Return, exactly and in full, the lines of the records below starting at the one with "Document page, 1275x1650 pixels." and ending at the one with "text [187, 150, 1087, 901]", and no other lines.

**EXERCISE DATA**
=-=-=-=-=

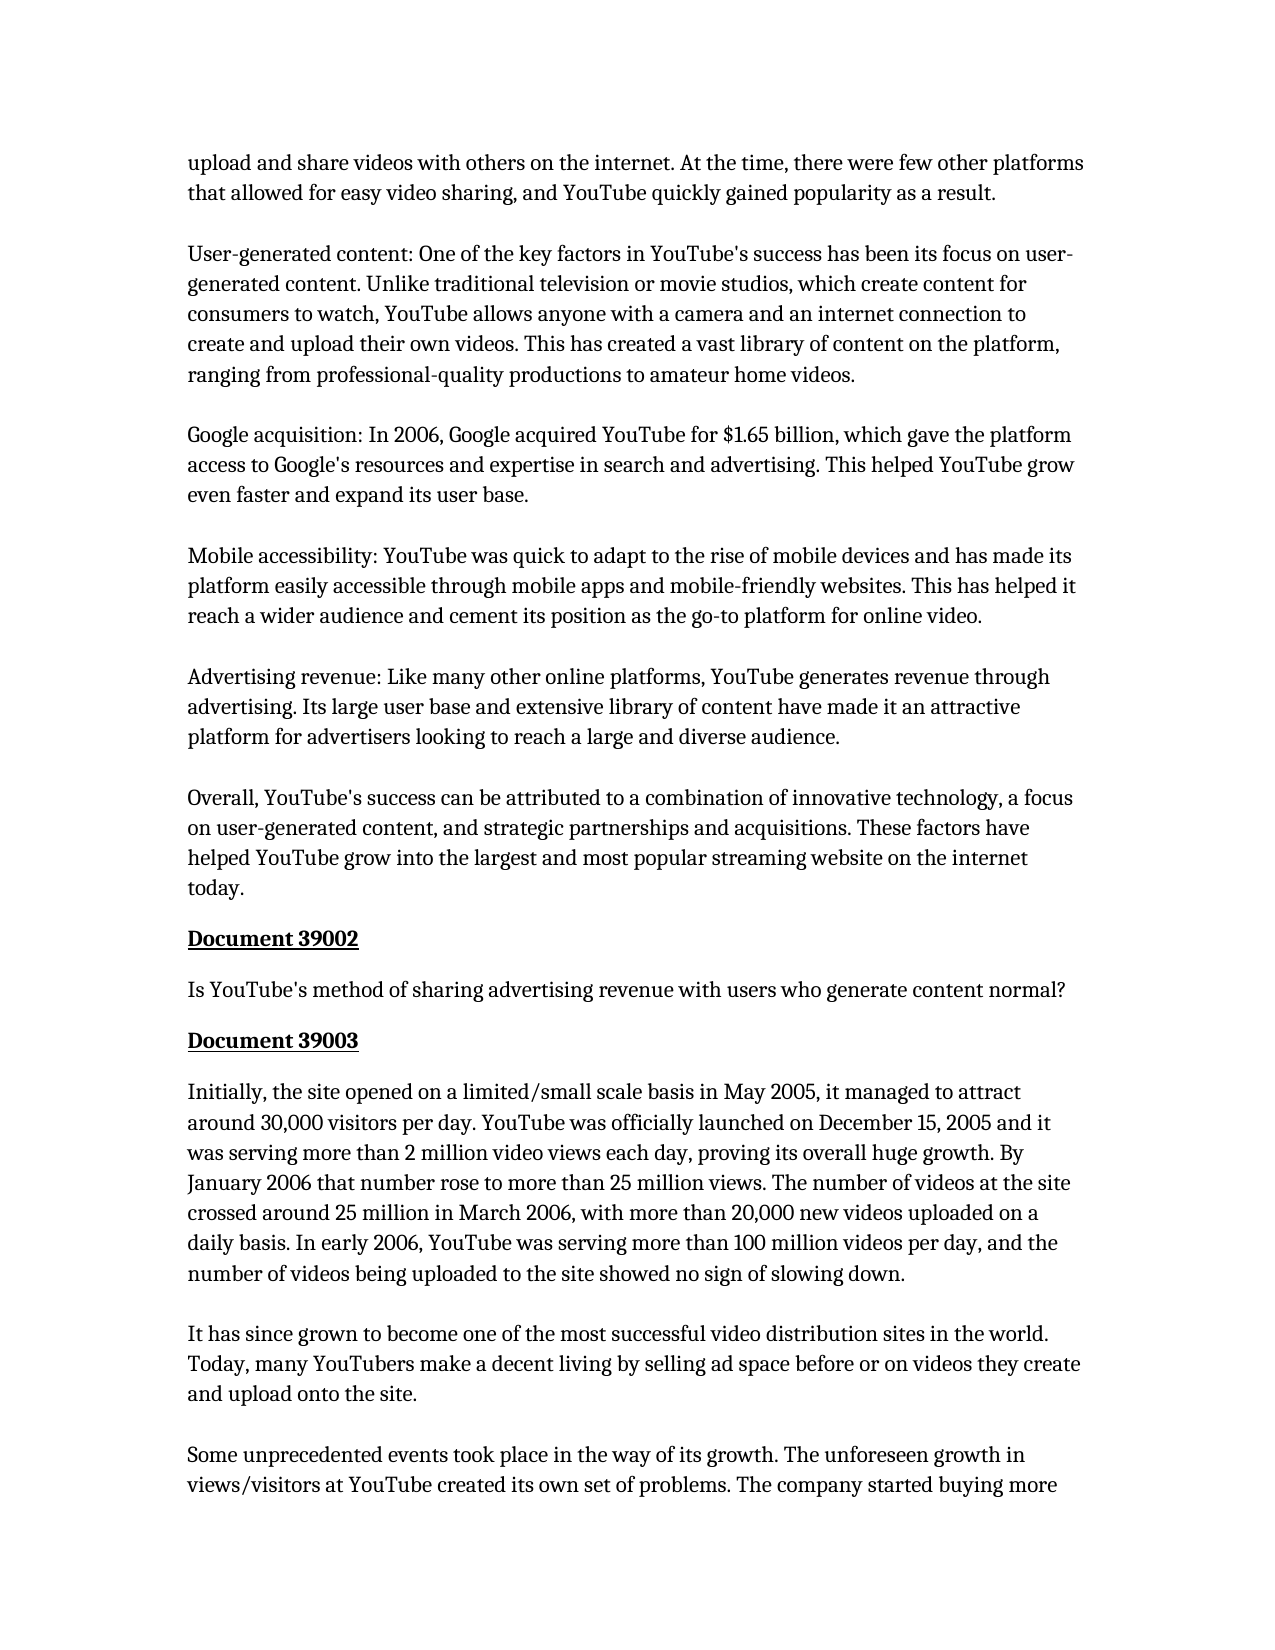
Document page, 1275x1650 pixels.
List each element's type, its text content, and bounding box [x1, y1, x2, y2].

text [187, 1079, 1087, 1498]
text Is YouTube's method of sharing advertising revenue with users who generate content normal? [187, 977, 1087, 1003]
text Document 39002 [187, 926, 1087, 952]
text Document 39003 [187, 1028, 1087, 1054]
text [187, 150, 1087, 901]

=-=-=-=-=

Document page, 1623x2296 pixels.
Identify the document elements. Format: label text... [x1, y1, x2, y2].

=-=-=-=-=

**FINISHED EXERCISE**
Document page, 1275x1650 pixels.
List each element's type, its text content, and bounding box [x1, y1, x2, y2].

text [187, 1079, 1087, 1498]
text Is YouTube's method of sharing advertising revenue with users who generate content normal? [187, 977, 1087, 1003]
text Document 39002 [187, 926, 1087, 952]
text Document 39003 [187, 1028, 1087, 1054]
text [187, 150, 1087, 901]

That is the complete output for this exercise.